注:発熱をチェックしているのはVRMの上側スイッチだ(CPUではない)。

★おまけ:昔のHSDL記事
2006nen
 ブログ開始前の2006年のHSDL記事だ。インダクタの計算とか真面目にやっているし、昔はずいぶん頑張っていたようだね。冒頭の写真はけやき通りのHSDLで撮られたものだったんだな。10年前か…この頃の私はまだ汚れを知らない真面目な少年でした(ウソ)。現存する最古の記事は2003年らしいがどれか分らん。

 旧版を再度公開してくれと言う声も聞くが、「それどころか本当にプロが設計したのかすら疑わしい」「クソ基板では部品を変えても何も変わらない」「その音はオーディオと名乗れるような代物ではなかった」「ダメ牛死んでくれ」というのを修正もせずにあげる訳にはいかないし、直したら新たに書いたのと変わらない。アキバのジャンク屋でタダで手に入れたビデオカードをいじくる話は面白かったが、電解コンが吹いたマザーを1000円で買っているのには萎えた。その予算ちょっと分けてくれ。


ide
 ちなみにICH半身不随以前のSAHARA3810のセカンダリIDEはこうなっていた。このアダプタのお陰で実用化の目途が立った。が現在は燃えちゃったから元の木阿弥(^^;


究極の骨皮VRM(^^;

 数年前からやろうとしていたが、イマイチ思い切りが足りなくて出来なかったバカな遊びを試す。部品とCPUの限界を探るべく、超ウルトラ粗末なVRMを作ってみよう。言うまでも無く非常に危険な遊びなのでターゲットはP6マザーである。


★今回の犠牲者
 あの人気記事(釣り記事とも言う?)「セミ・バッテリーレス改造」に引き続きFICSAHARA3810である。もう何か「頼むから早く死んでくれ」「死に場所は俺が決めてやる」と言われているようなマザーだが、2016年現在、HSDLに死んでも良いP6マザーはこれしかない。死んだ奴なら他にもあるが死んでいては実験もできない。尤も絶対に起動しないマザーボードのVRMで延々と実験を繰り返した伝説のバカ記事もあるのでHSDLとしては普通か。

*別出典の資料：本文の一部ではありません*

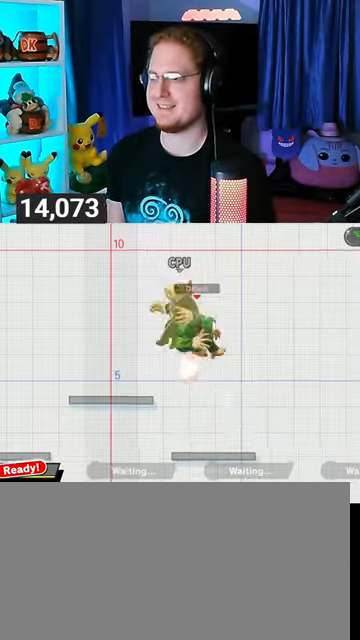
{"buttons": [], "left_stick": "down-left", "right_stick": "center", "events": [[100, "Y", "up"], [467, "left_stick", "down-left"]]}
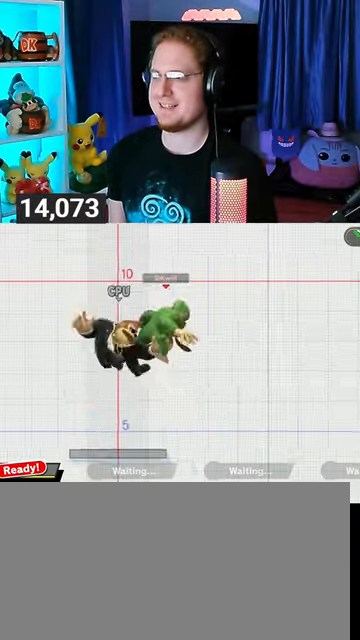
{"buttons": [], "left_stick": "center", "right_stick": "center", "events": [[33, "right_stick", "left"], [133, "right_stick", "center"], [233, "Y", "down"], [433, "Y", "up"], [433, "left_stick", "center"]]}
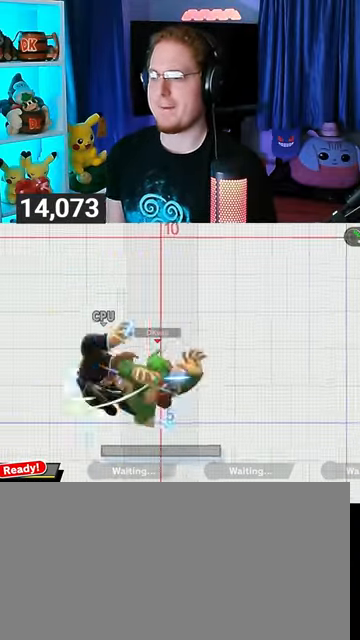
{"buttons": [], "left_stick": "down-left", "right_stick": "up", "events": [[133, "left_stick", "left"], [400, "left_stick", "down-left"], [400, "right_stick", "up"]]}
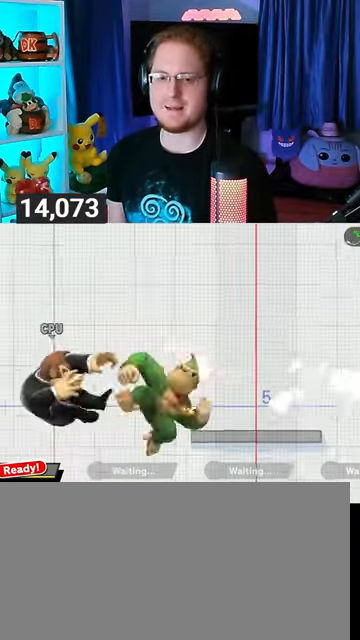
{"buttons": [], "left_stick": "center", "right_stick": "center", "events": [[133, "left_stick", "center"], [133, "right_stick", "center"]]}
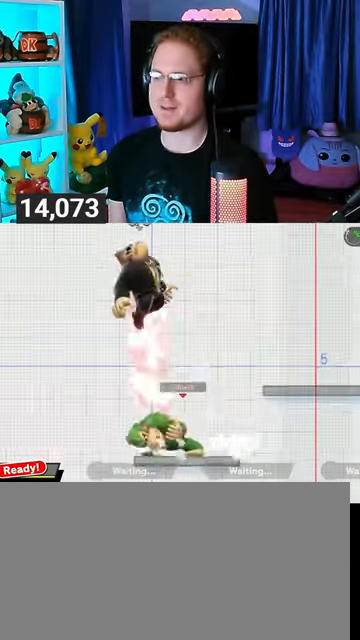
{"buttons": ["A"], "left_stick": "center", "right_stick": "center", "events": [[33, "Y", "down"], [100, "Y", "up"], [133, "Y", "down"], [233, "A", "down"], [233, "Y", "up"]]}
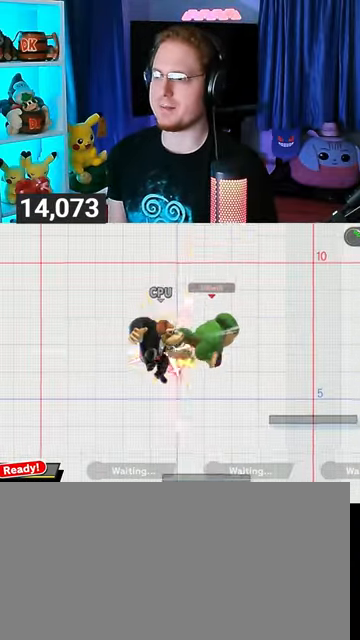
{"buttons": ["A"], "left_stick": "down-left", "right_stick": "center", "events": [[300, "left_stick", "down-left"]]}
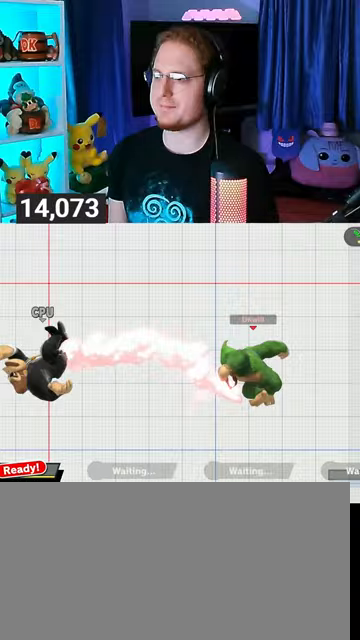
{"buttons": [], "left_stick": "center", "right_stick": "center", "events": [[67, "left_stick", "center"], [100, "A", "up"], [167, "left_stick", "right"], [333, "left_stick", "center"]]}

 コイツはご存じの通りICH内部のターミネータを破壊してしまい、セカンダリIDEが使えないという致命的な不具合を持つ。尤もBKV8601などはセカンダリIDEが当初より無いし(IDEコネクタが1つしかない)、そもそも最近のマザーは1つか全く無いのが普通なので致命的とは言えないか。でもFDDもノートPC用コネクタで使えねー!なんだな。更にダメ押しでUSBブートは一切のデバイスで不可能である。


★計算&部品選定
 骨皮のVRMなので設計時に搭載CPUを限定する。今回はSL46T専用とする。尤もこのCPUで普通に動いたら次は格上の奴を無理やり載せられるのは確実だ。厳しい渡世である。閑話休題、SL46Tの定格はだいたい下のようになっている。
VccCORE:1.50V(AMR<2.2V)
IccCORE:11.9A
ISGNT:6.9A
静的リプル:-80〜+40mV
動的リプル:-130〜+80mV
 IccCOREの11.9Aとはp_pであり突入電流も含めた値だ。通常ソフトウェアで負荷を掛けてこれが流れるわけではない。実測の最大電流は75%程度である。という事で最大電流9Aで計算する。Stop-Grantが6.9AだからIも究極の2.1Aだ。例のツールで計算したらこうなった。
=入力=
静電容量:126.7μF
リプル電流:4298mA

=出力=
静電容量:142.9μF
ESR:21.1mΩ
 入力コンは計算通りでイケるのでリプルを4で割って容量は150μFで充分だ。HSDLで余っているのと言えば…ルビコンZL470μF16Vしかない。これは53mΩ・1030mAで容量が少々大きいだけでピッタリと言える。入力コン1本と言えばEPOX KP6-BSを思い出す。先達が居るので心配するな。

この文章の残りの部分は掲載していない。